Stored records
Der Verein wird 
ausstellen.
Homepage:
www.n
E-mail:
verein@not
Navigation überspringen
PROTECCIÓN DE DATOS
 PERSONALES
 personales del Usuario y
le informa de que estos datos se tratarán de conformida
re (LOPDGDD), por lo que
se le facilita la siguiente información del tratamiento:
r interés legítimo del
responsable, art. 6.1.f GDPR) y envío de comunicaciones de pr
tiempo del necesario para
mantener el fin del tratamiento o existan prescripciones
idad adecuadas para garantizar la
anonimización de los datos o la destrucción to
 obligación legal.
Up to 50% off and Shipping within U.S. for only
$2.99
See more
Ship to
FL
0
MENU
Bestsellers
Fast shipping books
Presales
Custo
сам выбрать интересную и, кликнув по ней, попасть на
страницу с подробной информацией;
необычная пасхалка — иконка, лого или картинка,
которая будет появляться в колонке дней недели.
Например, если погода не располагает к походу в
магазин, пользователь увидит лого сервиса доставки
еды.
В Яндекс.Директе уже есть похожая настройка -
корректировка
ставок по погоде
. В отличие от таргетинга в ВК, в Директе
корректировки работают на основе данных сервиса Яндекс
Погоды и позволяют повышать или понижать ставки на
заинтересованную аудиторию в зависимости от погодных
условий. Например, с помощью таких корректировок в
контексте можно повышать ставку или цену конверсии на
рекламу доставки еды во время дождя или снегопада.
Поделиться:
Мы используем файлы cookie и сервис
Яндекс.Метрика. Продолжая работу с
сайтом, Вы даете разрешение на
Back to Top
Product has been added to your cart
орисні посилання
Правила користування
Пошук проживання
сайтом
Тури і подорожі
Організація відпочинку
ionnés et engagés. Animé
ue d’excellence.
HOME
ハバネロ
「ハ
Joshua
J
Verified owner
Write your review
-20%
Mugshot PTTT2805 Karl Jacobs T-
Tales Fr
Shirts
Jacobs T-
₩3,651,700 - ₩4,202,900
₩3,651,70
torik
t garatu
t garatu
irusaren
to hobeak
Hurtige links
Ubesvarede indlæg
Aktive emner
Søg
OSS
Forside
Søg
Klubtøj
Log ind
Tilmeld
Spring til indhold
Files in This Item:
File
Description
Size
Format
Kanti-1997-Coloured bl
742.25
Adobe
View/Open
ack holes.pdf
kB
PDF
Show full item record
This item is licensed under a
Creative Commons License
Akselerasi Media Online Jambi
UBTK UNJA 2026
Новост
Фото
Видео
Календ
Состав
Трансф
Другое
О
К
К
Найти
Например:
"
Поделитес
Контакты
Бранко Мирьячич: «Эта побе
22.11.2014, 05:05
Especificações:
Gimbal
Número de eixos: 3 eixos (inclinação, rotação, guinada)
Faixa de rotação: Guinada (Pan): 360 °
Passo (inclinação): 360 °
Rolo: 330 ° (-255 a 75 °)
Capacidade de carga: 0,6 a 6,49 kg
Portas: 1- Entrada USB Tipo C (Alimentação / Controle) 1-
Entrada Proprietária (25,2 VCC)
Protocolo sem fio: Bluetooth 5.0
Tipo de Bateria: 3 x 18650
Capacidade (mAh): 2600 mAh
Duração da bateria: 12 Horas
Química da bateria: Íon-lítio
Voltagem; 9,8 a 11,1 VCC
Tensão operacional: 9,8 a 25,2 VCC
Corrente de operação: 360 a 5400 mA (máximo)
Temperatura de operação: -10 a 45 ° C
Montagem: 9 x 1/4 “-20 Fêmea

### Aim of the exercise
Reply with an exact copy of the lines running from the one containing "Voltagem; 9,8 a 11,1 VCC" through the end of the entries above, both ends included.

### Task output
Voltagem; 9,8 a 11,1 VCC
Tensão operacional: 9,8 a 25,2 VCC
Corrente de operação: 360 a 5400 mA (máximo)
Temperatura de operação: -10 a 45 ° C
Montagem: 9 x 1/4 “-20 Fêmea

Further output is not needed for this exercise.